Autour de Maïr. Hejer Charf, Canada, 2015, 91 minutes.
Ce film dresse le portrait de Maïr Verthuy, née le 16 avril 1931 au Pays de Galles et immigrée au Québec où elle deviendra enseignante de littérature de lange française à l’université Concordia. Mais dans cette présentation succincte, il faut préciser immédiatement le plus important : la littérature dont il s’agit est la littérature féminine, c’est-à-dire écrite par des femmes. En dehors de quelques classiques, Madame de Sévigné ou Georges Sand par exemple, cette littérature est systématiquement négligée dans l’enseignement universitaire jusque dans les années 1970. Ce sera le grand mérite de Maïr de lui accorder toute la place qu’elle mérite en ouvrant le premier cours de littérature francophone au féminin. Une institutionnalisation qui se poursuivra par la création en 1978 de l’institut Simone de Beauvoir, dont Maïr fut la première directrice, et qui joua un rôle fondamental dans le développement du féminisme au Québec, et dans l’ensemble du Canada.

Ce portrait donne bien sûr la première place à Maïr elle-même, dont nous pouvons apprécier toute l’étendue des connaissances, mais aussi la subtilité de ses analyses culturelles et politiques. C’est peu dire que ce qui compte avant tout pour elle, c’est la dimension féministe de son engagement, un engagement qui imprègnera l’ensemble de son travail d’enseignante. Mais cet engagement n’est surtout pas sectaire, bien au contraire. D’ailleurs il évoluera fortement au fil des années, pour gagner en nuances sur l’implication sociale et politique du féminisme comme orientation générale de la pensée et de l’action, notamment dans l’enseignement.

Le film de Hejer Charf est un film de rencontres. Comme son titre le laisse entendre, c’est tout le contexte culturel de l’engagement féministe, « autour » de Maïr, que nous découvrons. Les figures de la littérature, de Madeleine Gagnon à Hélène Monette, et tout ce qui a compté dans le monde littéraire québécois de la fin du XX° siècle. Des noms qui résonnent haut et fort, Monique Bosco, Jeanne Hyvrad, Nelly Arcan, Hélène Parmelin, pour ne citer que les plus connus. Si sa référence « incontournable », c’est bien sûr Simone de Beauvoir – que Maïr est loin d’idolâtrer tout en reconnaissant son importance, il faut aussi mentionne Benoite Groult, dont l’influence outre atlantique est tout aussi importante.
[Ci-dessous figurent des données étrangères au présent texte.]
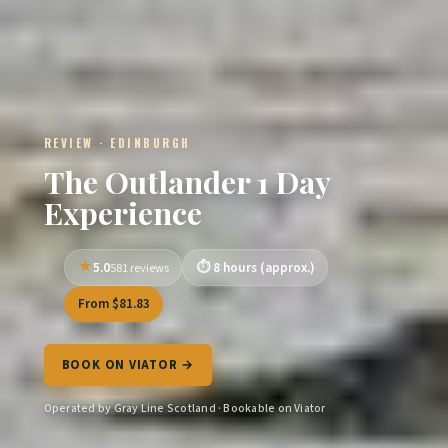
REVIEW · EDINBURGH
The Outlander 1 Day
Experience
5.0
8 hours (approx.)
581 reviews
From $81.83
BOOK ON VIATOR →
Operated by Gray Line Scotland · Bookable on Viator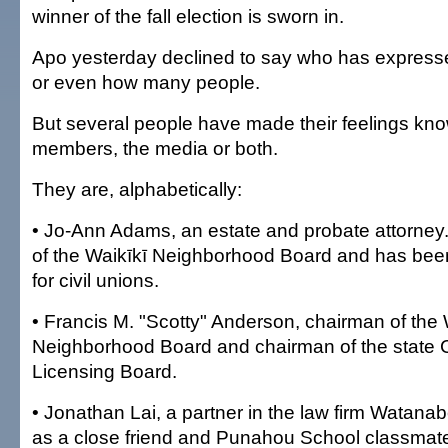
winner of the fall election is sworn in.
Apo yesterday declined to say who has expressed
or even how many people.
But several people have made their feelings kno
members, the media or both.
They are, alphabetically:
• Jo-Ann Adams, an estate and probate attorney
of the Waikīkī Neighborhood Board and has been
for civil unions.
• Francis M. "Scotty" Anderson, chairman of the
Neighborhood Board and chairman of the state 
Licensing Board.
• Jonathan Lai, a partner in the law firm Watanab
as a close friend and Punahou School classmate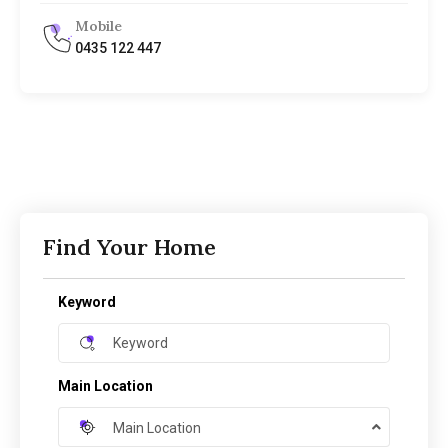
Mobile
0435 122 447
Find Your Home
Keyword
Main Location
Main Location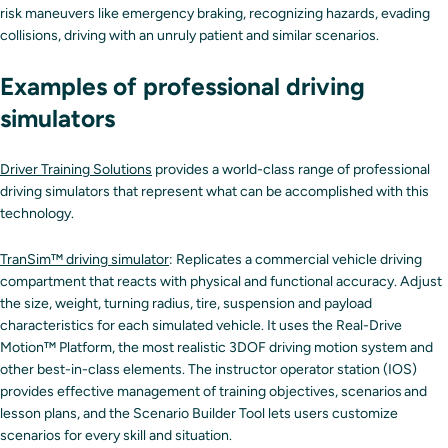
risk maneuvers like emergency braking, recognizing hazards, evading
collisions, driving with an unruly patient and similar scenarios.
Examples of professional driving
simulators
Driver Training Solutions
provides a world-class range of professional
driving simulators that represent what can be accomplished with this
technology.
TranSim™ driving simulator
: Replicates a commercial vehicle driving
compartment that reacts with physical and functional accuracy. Adjust
the size, weight, turning radius, tire, suspension and payload
characteristics for each simulated vehicle. It uses the Real-Drive
Motion™ Platform, the most realistic 3DOF driving motion system and
other best-in-class elements. The instructor operator station (IOS)
provides effective management of training objectives, scenarios and
lesson plans, and the Scenario Builder Tool lets users customize
scenarios for every skill and situation.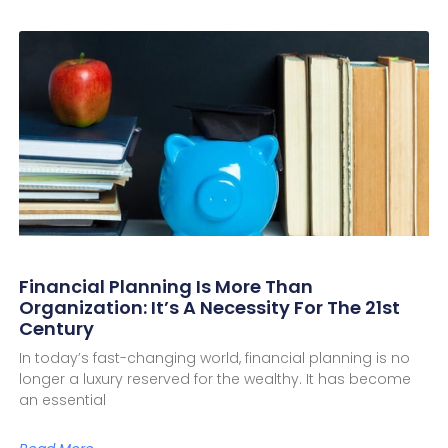
Financial Planning Is More Than
Organization: It’s A Necessity For The 21st
Century
In today’s fast-changing world, financial planning is no
longer a luxury reserved for the wealthy. It has become
an essential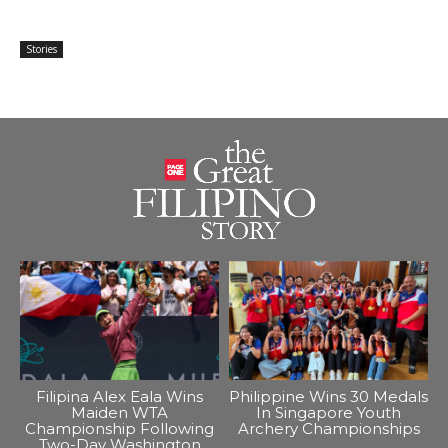
Stories
Filipina Alex Eala Wins
Philippine Wins 30 Medals
Maiden WTA
In Singapore Youth
Championship Following
Archery Championships
Two-Day Washington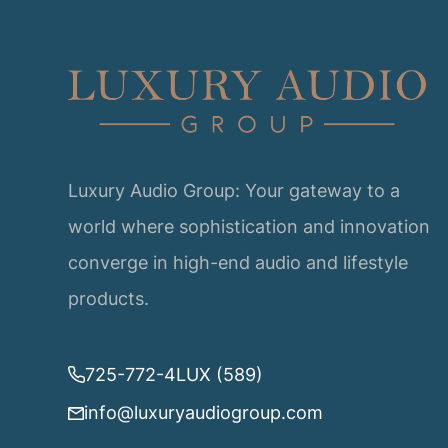
Luxury Audio Group: Your gateway to a
world where sophistication and innovation
converge in high-end audio and lifestyle
products.
725-772-4LUX (589)
info@luxuryaudiogroup.com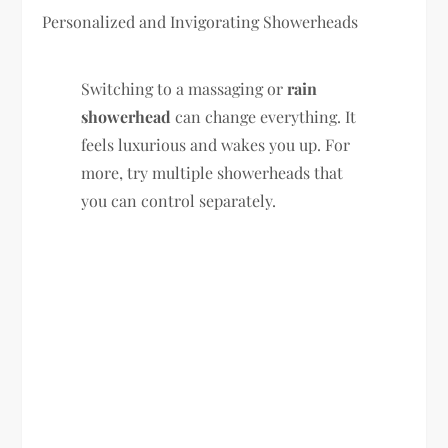
Personalized and Invigorating Showerheads
Switching to a massaging or
rain
showerhead
can change everything. It
feels luxurious and wakes you up. For
more, try multiple showerheads that
you can control separately.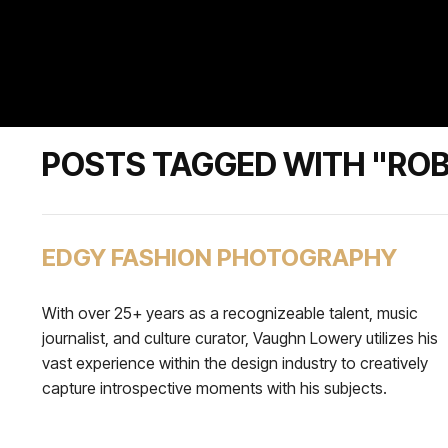
POSTS TAGGED WITH "RO
EDGY FASHION PHOTOGRAPHY
With over 25+ years as a recognizeable talent, music
journalist, and culture curator, Vaughn Lowery utilizes his
vast experience within the design industry to creatively
capture introspective moments with his subjects.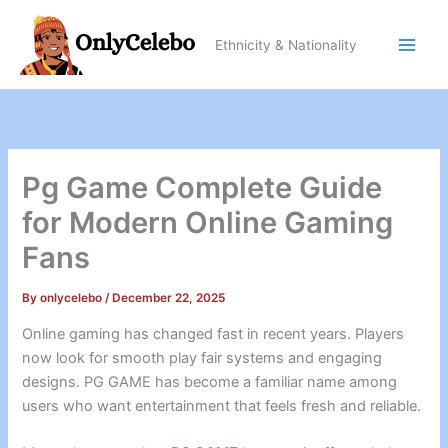
Skip
to
Ethnicity & Nationality
content
Pg Game Complete Guide
for Modern Online Gaming
Fans
By
onlycelebo
/
December 22, 2025
Online gaming has changed fast in recent years. Players
now look for smooth play fair systems and engaging
designs. PG GAME has become a familiar name among
users who want entertainment that feels fresh and reliable.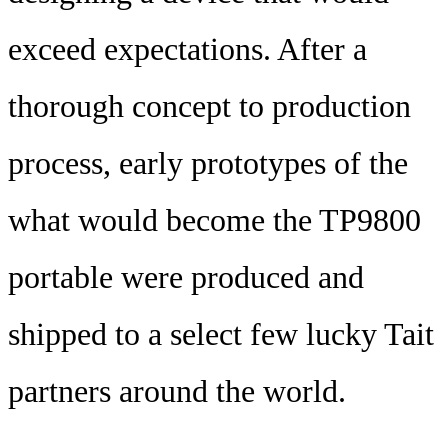
exceed expectations. After a
thorough concept to production
process, early prototypes of the
what would become the TP9800
portable were produced and
shipped to a select few lucky Tait
partners around the world.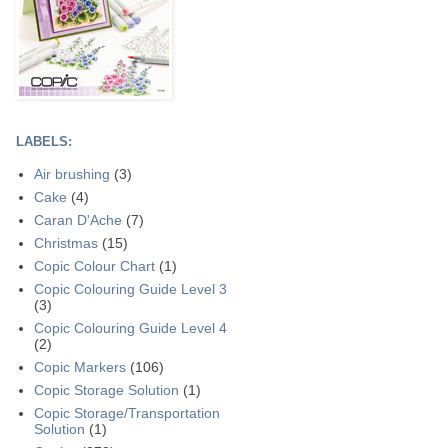
LABELS:
Air brushing
(3)
Cake
(4)
Caran D'Ache
(7)
Christmas
(15)
Copic Colour Chart
(1)
Copic Colouring Guide Level 3
(3)
Copic Colouring Guide Level 4
(2)
Copic Markers
(106)
Copic Storage Solution
(1)
Copic Storage/Transportation
Solution
(1)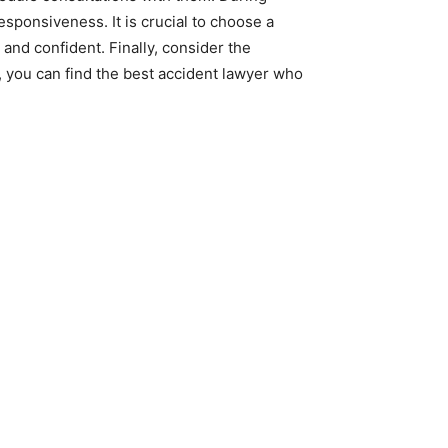
sponsiveness. It is crucial to choose a
nd confident. Finally, consider the
, you can find the best accident lawyer who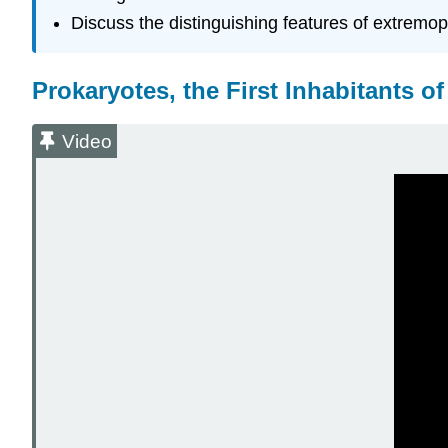
Discuss the distinguishing features of extremo
Prokaryotes, the First Inhabitants of
Video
Nous pénétrons aussi dans l’intimité de Maïr. Au-delà de ses amitiés féminine et littéraire, la réalisatrice s’entretient aussi avec les membres de la famille, ses deux filles et ses petits-enfants, ce qui permet au passage d’évoquer la perspective politique du Québec libre. Hejer Charf évoque aussi le souvenir, toujours très présent, d’Armand, le mari de Maïr, disparu au moment du tournage du film.
Un film plein de souvenirs donc, mais qui est aussi tourné vers l’avenir. Si la nostalgie n’en est pas absente, il y a aussi dans la présence de Maïr à l’image une affirmation du dynamisme de la vie et des valeurs d’humanisme qui se manifestent dans tant d’œuvres littéraires et tout au long de la carrière de ces enseignantes et écrivaines.

Et puis il faut souligner le choix particulièrement judicieux des chansons d’Anne Sylvestre pour ponctuer le déroulement de la vie de Maïr et de ses luttes pour l’enseignement et le rayonnement de la littérature féminine.
Maïr Verthuy, restera, comme il est dit dans le film, « une grande figure du féminisme ».
Je ne connaissais pas cette écrivaine, très intéressant, merci.